PROBLEM DETAILS
When the string "gzip" occurs in a line of the records, show that line.

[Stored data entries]
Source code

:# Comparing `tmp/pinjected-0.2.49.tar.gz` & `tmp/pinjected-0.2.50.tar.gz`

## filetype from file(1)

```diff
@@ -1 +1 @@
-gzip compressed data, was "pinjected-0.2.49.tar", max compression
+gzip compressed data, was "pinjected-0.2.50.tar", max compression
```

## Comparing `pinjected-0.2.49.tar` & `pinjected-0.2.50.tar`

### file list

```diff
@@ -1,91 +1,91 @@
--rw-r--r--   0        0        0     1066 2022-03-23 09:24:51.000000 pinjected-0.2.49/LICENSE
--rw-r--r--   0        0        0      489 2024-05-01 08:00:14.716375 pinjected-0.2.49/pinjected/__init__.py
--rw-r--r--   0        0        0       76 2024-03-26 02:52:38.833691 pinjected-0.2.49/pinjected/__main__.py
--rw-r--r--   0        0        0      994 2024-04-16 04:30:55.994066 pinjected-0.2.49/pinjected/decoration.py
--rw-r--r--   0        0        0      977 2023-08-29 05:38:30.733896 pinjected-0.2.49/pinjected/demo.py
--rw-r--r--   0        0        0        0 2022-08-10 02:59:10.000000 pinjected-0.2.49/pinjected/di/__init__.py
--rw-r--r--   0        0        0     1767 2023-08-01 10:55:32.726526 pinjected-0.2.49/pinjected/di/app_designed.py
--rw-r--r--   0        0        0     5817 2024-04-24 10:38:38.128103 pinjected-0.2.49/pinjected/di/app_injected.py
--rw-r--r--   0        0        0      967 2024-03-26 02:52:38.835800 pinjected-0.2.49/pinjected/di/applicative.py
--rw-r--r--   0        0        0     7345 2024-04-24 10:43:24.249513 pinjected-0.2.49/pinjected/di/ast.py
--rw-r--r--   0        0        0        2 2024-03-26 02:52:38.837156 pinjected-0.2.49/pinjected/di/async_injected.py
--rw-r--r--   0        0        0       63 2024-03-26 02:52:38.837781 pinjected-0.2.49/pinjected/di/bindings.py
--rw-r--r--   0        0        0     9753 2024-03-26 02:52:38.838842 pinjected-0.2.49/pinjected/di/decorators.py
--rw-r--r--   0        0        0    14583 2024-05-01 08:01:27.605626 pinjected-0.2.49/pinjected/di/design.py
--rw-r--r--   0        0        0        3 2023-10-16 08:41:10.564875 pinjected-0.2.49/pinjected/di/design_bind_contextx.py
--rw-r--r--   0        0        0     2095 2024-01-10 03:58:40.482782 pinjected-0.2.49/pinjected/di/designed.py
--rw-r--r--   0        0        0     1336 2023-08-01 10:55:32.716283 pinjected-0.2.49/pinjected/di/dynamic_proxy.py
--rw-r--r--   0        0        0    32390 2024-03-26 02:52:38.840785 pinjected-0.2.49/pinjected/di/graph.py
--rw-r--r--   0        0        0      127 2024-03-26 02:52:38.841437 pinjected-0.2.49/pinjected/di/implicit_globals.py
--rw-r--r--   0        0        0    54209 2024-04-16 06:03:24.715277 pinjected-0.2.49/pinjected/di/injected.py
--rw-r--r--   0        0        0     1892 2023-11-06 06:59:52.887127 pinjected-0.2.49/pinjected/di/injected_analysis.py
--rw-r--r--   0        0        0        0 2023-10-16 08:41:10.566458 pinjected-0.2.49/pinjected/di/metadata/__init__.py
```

SOLUTION FOR THIS PROBLEM
-gzip compressed data, was "pinjected-0.2.49.tar", max compression
+gzip compressed data, was "pinjected-0.2.50.tar", max compression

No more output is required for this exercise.